Reputation: 23
I'm writing an application that draws certain shapes.
Before each shape is drawn, some calculations are to be made. Which is why I have another thread to draw already processed items.
To synchronize between the two threads, I used a Semaphore. Before the drawer tries to extract an item from the queue, it will acquire a permit and every time an item is enqueued it will release a permit. Besides that, the enqueue
and dequeue
methods are synchronized. the calculating thread will wait for the drawer to finish if the number of permits isn't zero by the time the calculating thread is done.
EDIT The synchronized block in the calculating thread is to prevent the calculating thread to go on before the drawing thread is done. If it did, it would mess things up.
After profiling, releasing permits takes 8.3%
of the calculating thread's run time. Which is acceptable. The problem is with the drawing thread. The acquire method takes 63% of it's run time.
Besides that, I tried using a blocking queue, but it was even worse.
code:
drawing thread:
private void drawNext(){
QueuedDraw item;
if(drawingStatus.availablePermits()==0)
synchronized(drawingStatus){
if(drawingStatus.availablePermits()==0)
drawingStatus.notify();
}
try {
drawingStatus.acquire();
} catch (InterruptedException ex) {
Logger.getLogger(PolygonDrawer.class.getName())
.log(Level.SEVERE, null, ex);
}
item = queue.dequeue();
fillPoly(item.points, item.color, item.vertices);
}
public final void fillSquare(Point[] points, byte[] color){
queue.enqueue(new QueuedDraw(points, color, SQUARE_VERTICES));
drawingStatus.release();
}
public final void fillTriangle(Point[] points, byte[] color){
queue.enqueue(new QueuedDraw(points, color, TRIANGLE_VERTICES));
drawingStatus.release();
}
@Override
public void run() {
while(true){
drawNext();
}
}
calculating thread:
note: before this block are all the method calls that trigger fillSquare/fillTriangle
if(paintStatus.availablePermits()!=0)
synchronized(paintStatus){
try {
if(paintStatus.availablePermits()!=0)
paintStatus.wait();
} catch (InterruptedException ex) {
Logger.getLogger(Painter.class.getName())

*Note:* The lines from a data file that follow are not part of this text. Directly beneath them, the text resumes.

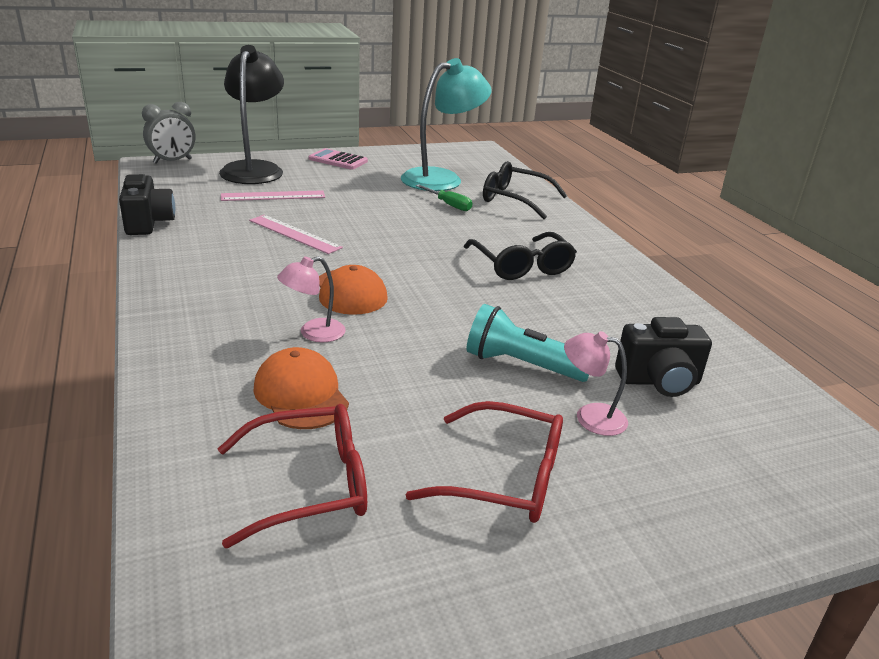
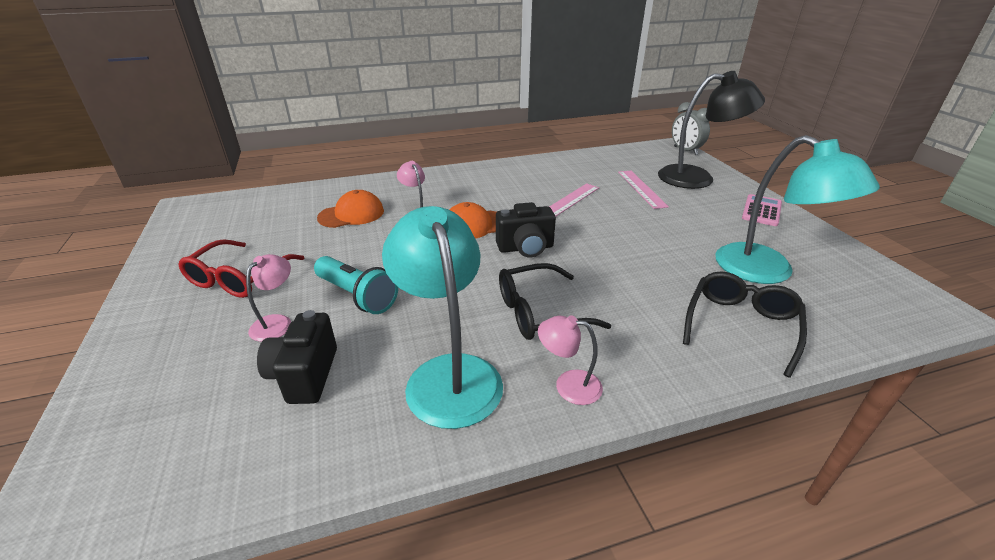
camera: 95 degrees right, 5 degrees up
(148, 223) = (566, 157): black camera -> black camera (525, 248)
(309, 484) = (274, 220): red glasses -> none
(449, 205) = (683, 274): green screwdriver -> none
(522, 365) = (357, 296): turquoise flashlight -> turquoise flashlight turned 105 degrees clockwise
(606, 262) = (568, 385): none -> pink lamp
(618, 308) = (448, 374): none -> turquoise lamp

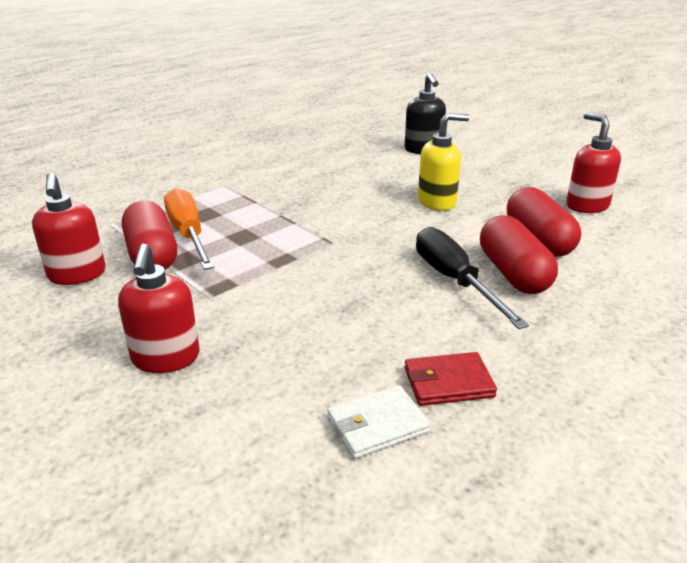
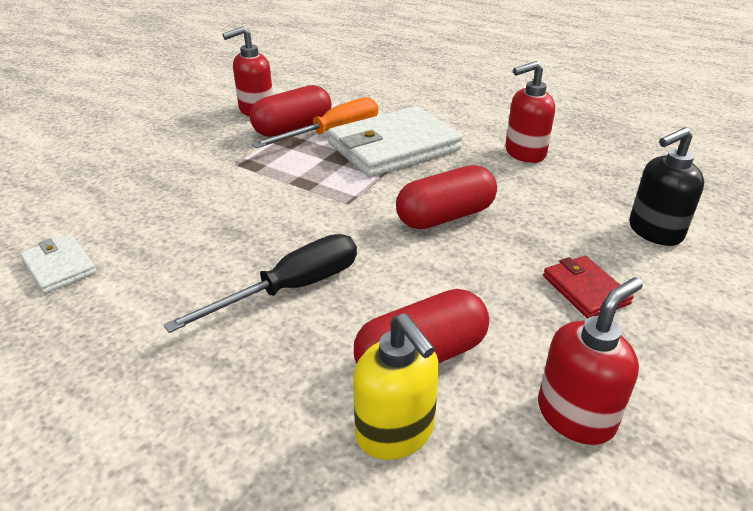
camera: 75 degrees right, 5 degrees up
(166, 358) = (151, 165): red soap dispenser -> red soap dispenser (524, 153)
(244, 209) = (394, 147): none -> white wallet
(437, 202) = (486, 259): yellow soap dispenser -> yellow soap dispenser (395, 432)
(448, 382) = (109, 299): red wallet -> red wallet (585, 290)
(513, 273) = (320, 335): red capsule -> red capsule (445, 216)

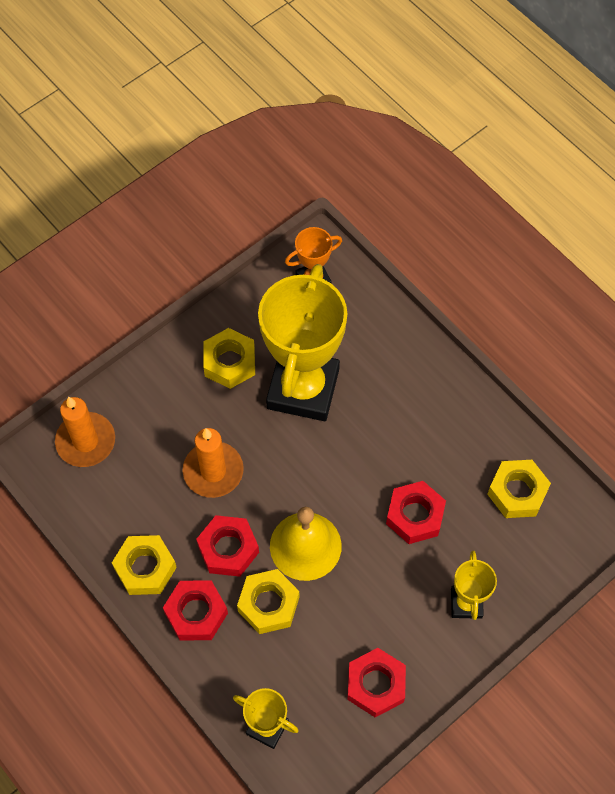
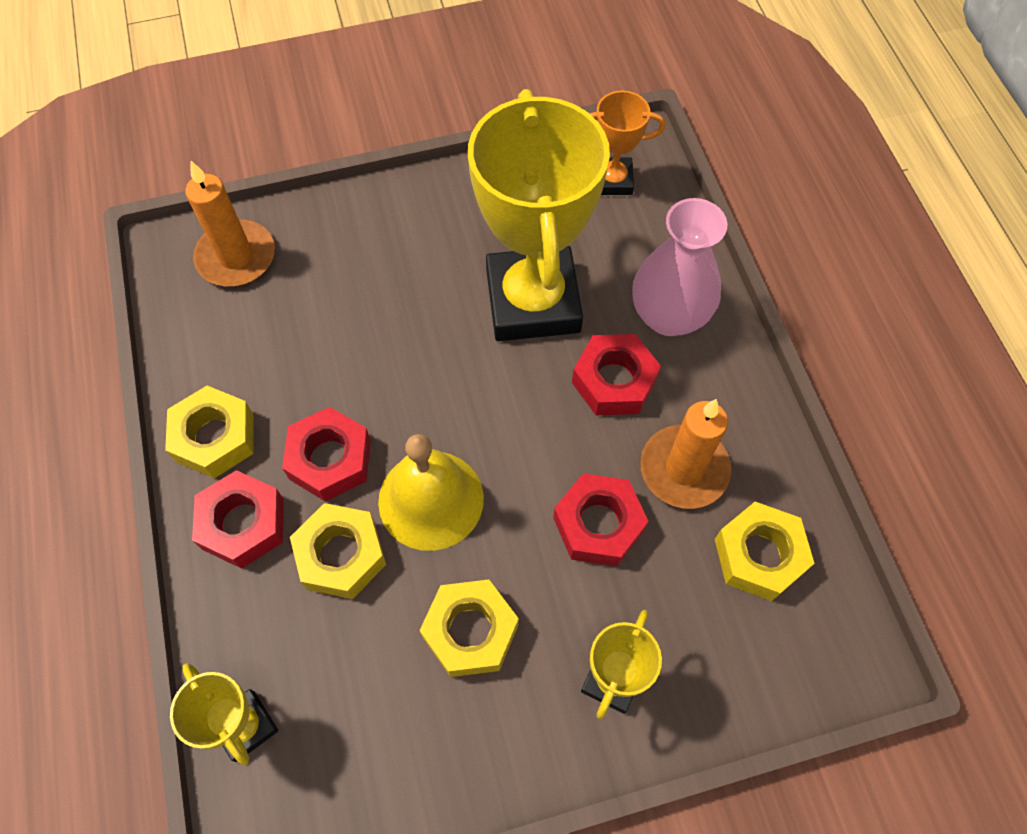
camera: 25 degrees right, 0 degrees up
(213, 471) = (366, 355): orange candle -> orange candle (684, 469)
(229, 362) = (458, 235): yellow nut -> yellow nut (470, 631)
(303, 389) = (533, 301): yellow trophy -> yellow trophy turned 45 degrees counterclockwise
(375, 684) = (424, 738): red nut -> red nut (614, 381)
(394, 362) = (669, 316): none -> pink vase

.log(Level.SEVERE, null, ex);
}
}
Upvotes: 2
Views: 1310
Reputation: 1857
Use BlockingQueue.take
and BlockingQueus.put
.
The reason why these or acquire
will show a large share of time spent is (most likely) that those methods block, when nothing is available to take or the Queue is full (if it can be full).
Upvotes: 0
Reputation: 57707
With your current implementation, it seems you are forcing the threads to operate in lockstep. If your queue is thread-safe, such as ArrayBlockingQueue , you don't need the explicit synchronization provided by the semaphore. Once the calculating thread is done updating the item, it can just put it in the queue. The calculating thread can put elements in the queue at the same time the drawing thread fetches them. In principle, you could have multiple calculating threads performing calculations in parallel. The drawing thread uses poll() to fetch items from the queue, which will block the thread if the queue is empty.

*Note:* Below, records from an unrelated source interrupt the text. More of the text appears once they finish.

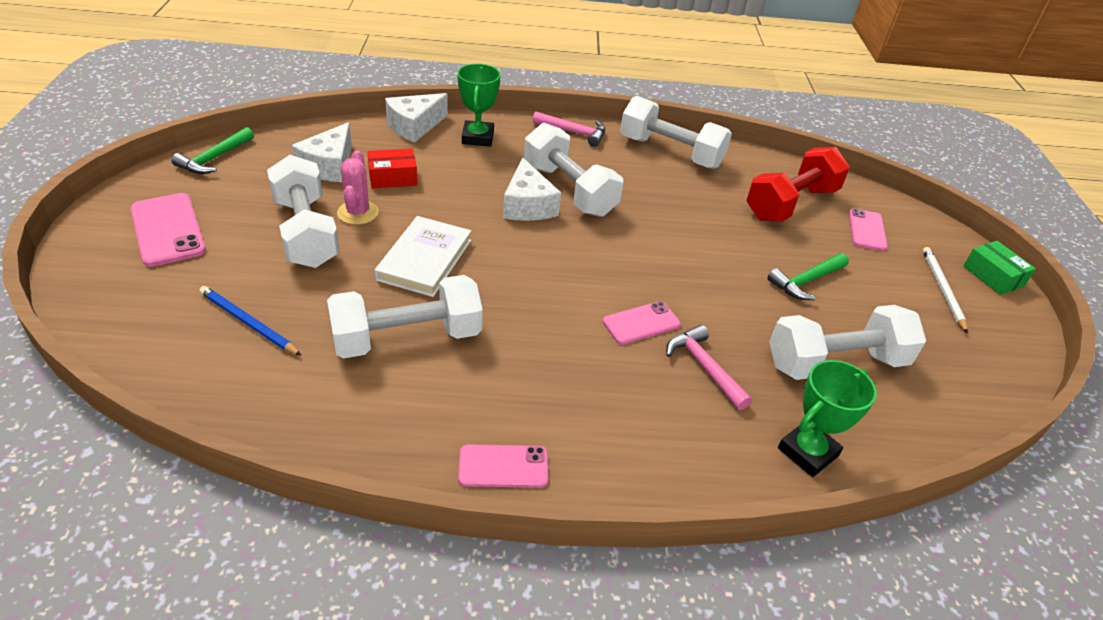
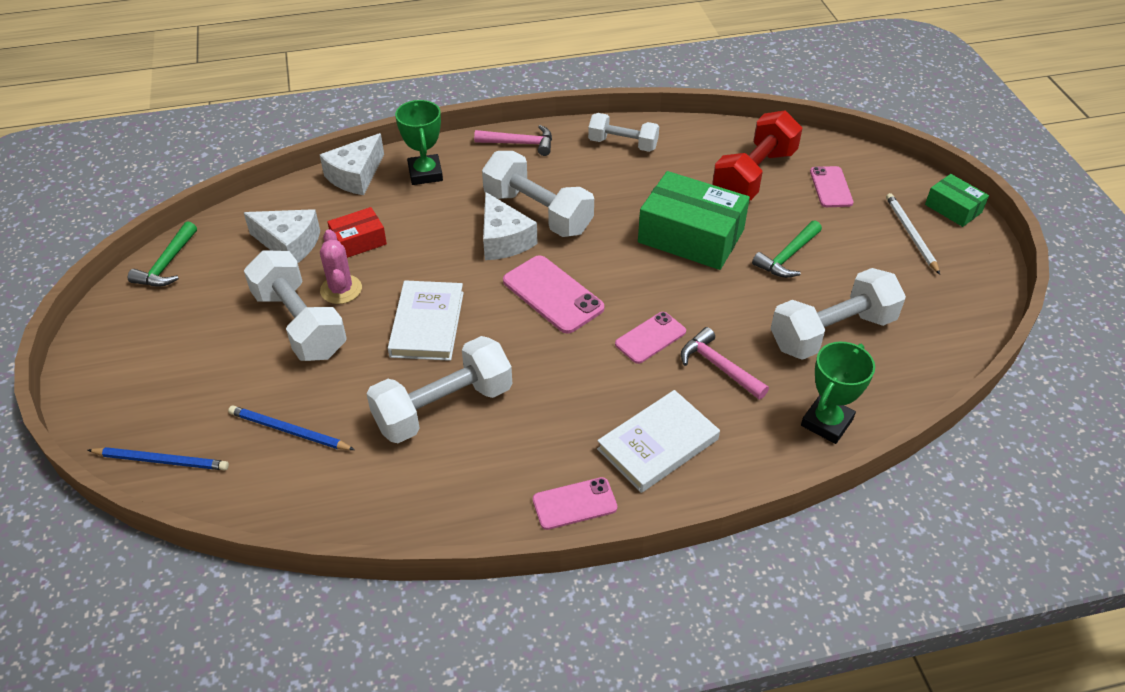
camera: 10 degrees left, 5 degrees up
(115, 320) = (162, 461): none -> blue pencil
(168, 230) = (162, 355): pink phone -> pink phone (553, 294)
(329, 166) = (289, 244): white cheese -> white cheese turned 75 degrees counterclockwise
(614, 428) = (658, 444): none -> white book
(670, 152) = (623, 144): white dumbbell -> white dumbbell, size x0.63
(712, 242) = (691, 236): none -> green box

This will make the code cleaner, and rely more on established classes. If synchronization overhead is still too high, you can do calculations in batches, and add the batch of calculations to the queue as a single item. The queue type will then be (say) List<QueuedDraw>
.
EDIT: The cost of waiting can be significant (as you've seen) if calculations are relatively quick compared to the cost of blocking, so a blocking queue is not ideal here. Instead, use a queue with a "wait-free" algorithm, such as ConcurrentLinkedQueue. This type of queue doesn't block threads using the scheduler, and instead uses atomic operations to guard access to shared state.
Bear in mind that your drawing thread can only draw as fast as you are calculating. It may make sense that it spends a lot of time waiting for items to become available if they take comparably longer to calculate than to draw. Parallelizing the calculations will help give the drawing thread more work to do.